EXERCISE SET |
**1)** Answer these from the print design guidance:
(a) If the best medium for a message is a four-panel brochure, how many words does the text say there is no point writing?
(b) What minimum type size does the checklist give for eyes that are middle-aged and older?
(c) What do matte, non-glossy paper and ink reduce?
**2)** In the print design guidance, change the passage from "Print Design Checklist" up to and including "and underlined type." by swapping "typeface" for "font".
**3)** Write the next part of the print design guidance, starting after its final line.

DOCUMENT EXCERPT |

+===+

Once you've decided on content, you'll want to present the information in a way that helps promote the message and does not detract from readability and comprehension.Footnote 41 The "look" of your communication is a design issue that includes organizing the content effectively.

To some extent, content and design are interrelated and should proceed in parallel. There is no point writing 2,000 words, for instance, if you've decided that the best medium for your message is a four-panel brochure. Some preliminary design work will help you determine how many words you can fit on each panel, whether that is enough to convey everything you want to say, whether another vehicle might be better suited to your message, or whether your message is the right one for a given situation.

These rules and guidelines for effective print design are the result of research and experience. The suggested ideal size, style of fonts, spacing, simplicity, colour contrast, length of line and use of white spaces improve the readability and interest of a text. Many of these guidelines also apply to the design of Web sites and online documentation, where they are especially appropriate for communication aimed at seniors. Fine print is no easier to read on a computer screen than it is in the telephone directory or at the bottom of an insurance claim form.

Guidelines have also evolved for communicating messages by television and radio—for example, the ideal speed and pitch of the announcer's voice, the length of time an information telephone number is left on the TV screen, and the number of times a crucial fact or bit of information is repeated. As discussed in the previous section, similar considerations apply to messages broadcast on public address systems and video displays.

Print Design Checklist

  • Understand how type, headline placement and use of colour can enhance or inhibit communication.
  • 12-point type is the minimum size for eyes that are middle-aged and older, although 13- or 14-point is even better.
  • Choose a plain, clear typeface with a reputation for readability.
  • Dark print on a light background is the easiest to read; avoid "dropped out" or "reverse" lettering—where text is white on a dark background.
  • Avoid using all italics, all capital letters and underlined type.
  • Set text flush left and ragged right.
  • Leave wide margins and space between paragraphs to avoid crowding text or cramming too much information on a page.
  • Choose a comfortable line length for the size of type—on 8½" x 11" paper, two columns are preferable.
  • Matte, non-glossy paper and ink improve legibility by reducing glare.

+===+

DATASET ENTRIES |
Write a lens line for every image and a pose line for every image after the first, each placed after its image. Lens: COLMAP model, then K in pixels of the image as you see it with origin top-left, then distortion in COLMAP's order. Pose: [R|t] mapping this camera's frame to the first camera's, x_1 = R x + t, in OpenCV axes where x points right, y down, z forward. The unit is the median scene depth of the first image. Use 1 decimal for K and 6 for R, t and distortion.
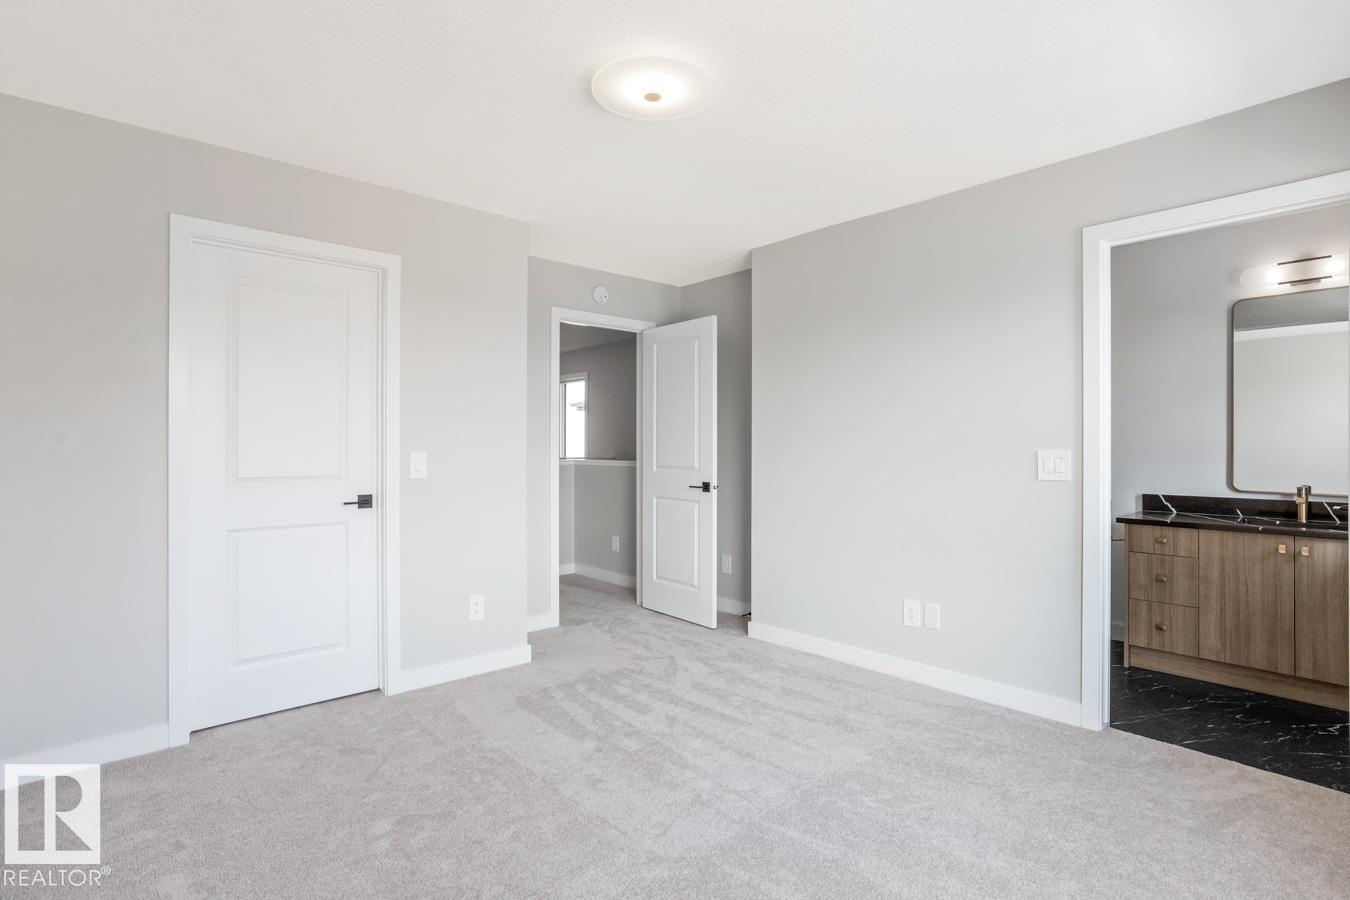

+===+

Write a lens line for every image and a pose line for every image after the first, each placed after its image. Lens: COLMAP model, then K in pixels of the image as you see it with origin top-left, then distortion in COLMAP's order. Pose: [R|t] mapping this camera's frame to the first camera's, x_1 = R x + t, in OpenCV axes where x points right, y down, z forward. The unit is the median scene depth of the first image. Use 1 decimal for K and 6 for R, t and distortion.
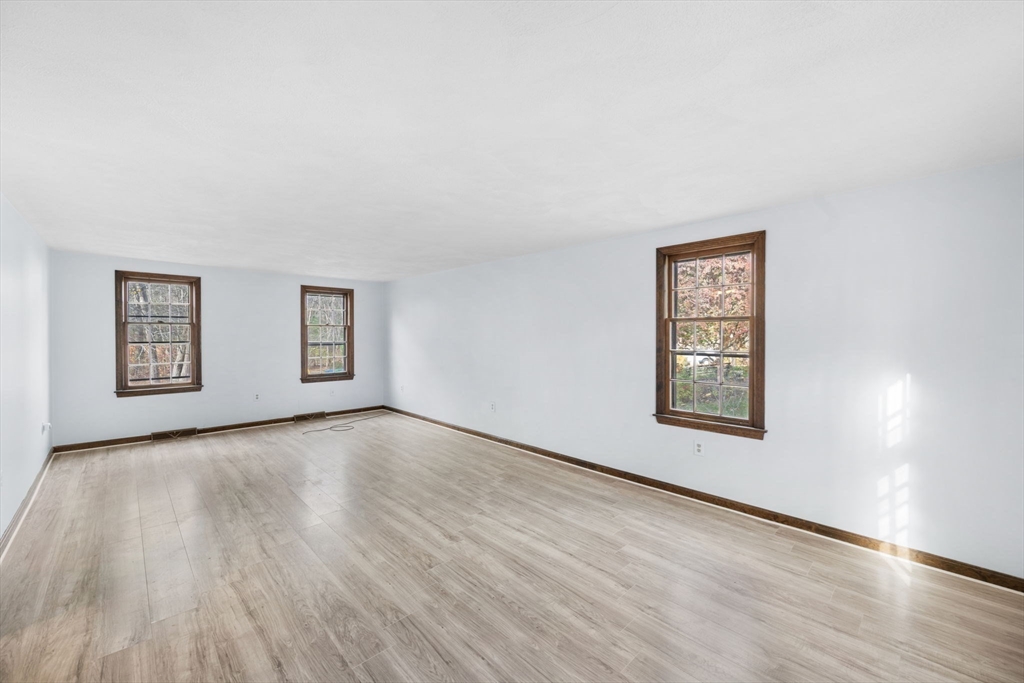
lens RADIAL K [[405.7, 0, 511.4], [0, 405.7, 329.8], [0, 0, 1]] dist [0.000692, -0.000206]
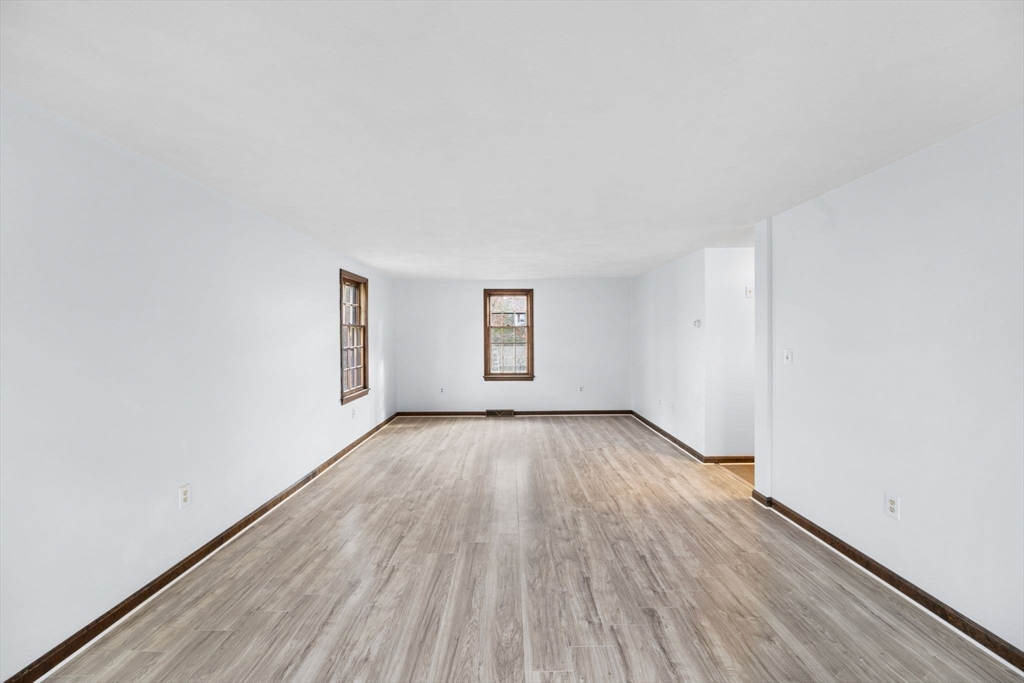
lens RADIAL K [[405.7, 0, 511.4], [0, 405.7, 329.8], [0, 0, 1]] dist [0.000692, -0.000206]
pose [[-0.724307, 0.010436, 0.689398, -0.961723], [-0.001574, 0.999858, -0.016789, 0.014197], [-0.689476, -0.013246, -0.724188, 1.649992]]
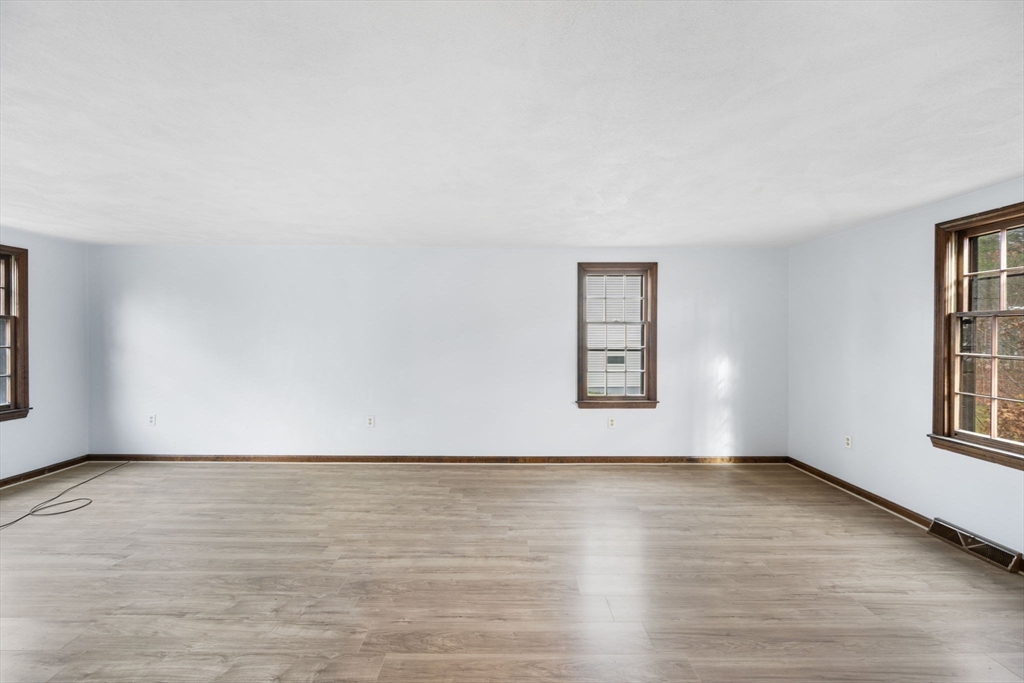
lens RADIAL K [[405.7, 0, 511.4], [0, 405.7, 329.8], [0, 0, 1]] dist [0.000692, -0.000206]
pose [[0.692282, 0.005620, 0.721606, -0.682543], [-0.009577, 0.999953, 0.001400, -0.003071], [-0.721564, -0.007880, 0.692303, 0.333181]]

+===+

YOUR RESPONSES |
**1)**
(a) 2,000 words
(b) 12-point
(c) Glare

**2)**
Print Design Checklist

  • Understand how type, headline placement and use of colour can enhance or inhibit communication.
  • 12-point type is the minimum size for eyes that are middle-aged and older, although 13- or 14-point is even better.
  • Choose a plain, clear font with a reputation for readability.
  • Dark print on a light background is the easiest to read; avoid "dropped out" or "reverse" lettering—where text is white on a dark background.
  • Avoid using all italics, all capital letters and underlined type.

**3)**
  • Use high-definition photographs or illustrations.
  • Avoid using wavy lines or dots, which can be hard on the eyes because they "swim" on the page.

Messages Are Everywhere

Finally, we must constantly remind ourselves that "communication" takes place at all levels, and that the question of senior-friendly "design" extends not only to traditional communication media but also to other elements in our environment. Consider, for example, what a municipality communicates to its older residents when the length of the light at a crosswalk requires pedestrians to sprint to the other side. Or what a shopping mall says to its senior customers when benches are few and far between and restrooms are almost not accessible.

Businesses, services and other organizations that want to be known as senior-friendly should take a comprehensive look at everything they do from the perspective of their older clients and customers.

Are administrative style, staffing policies and programming goals compatible with senior-friendly service? Do training plans and incentive systems demonstrate the value attached to communicating effectively and serving a senior clientele well?

Are facilities conveniently located (close to public transportation) and designed for the safety and comfort of older users? Do entrances, floors, lighting, surfaces, acoustics, seating, signage and restroom location take into account the sensory and physical changes of aging and the needs of seniors? Readily available documentation on barrier-free design provides useful tips on building or retrofitting spaces and amenities.Footnote 42

The answers to these questions reflect the general attitude of our society toward seniors and reveal whether or not it is adapting to the new demographics of the Canadian population.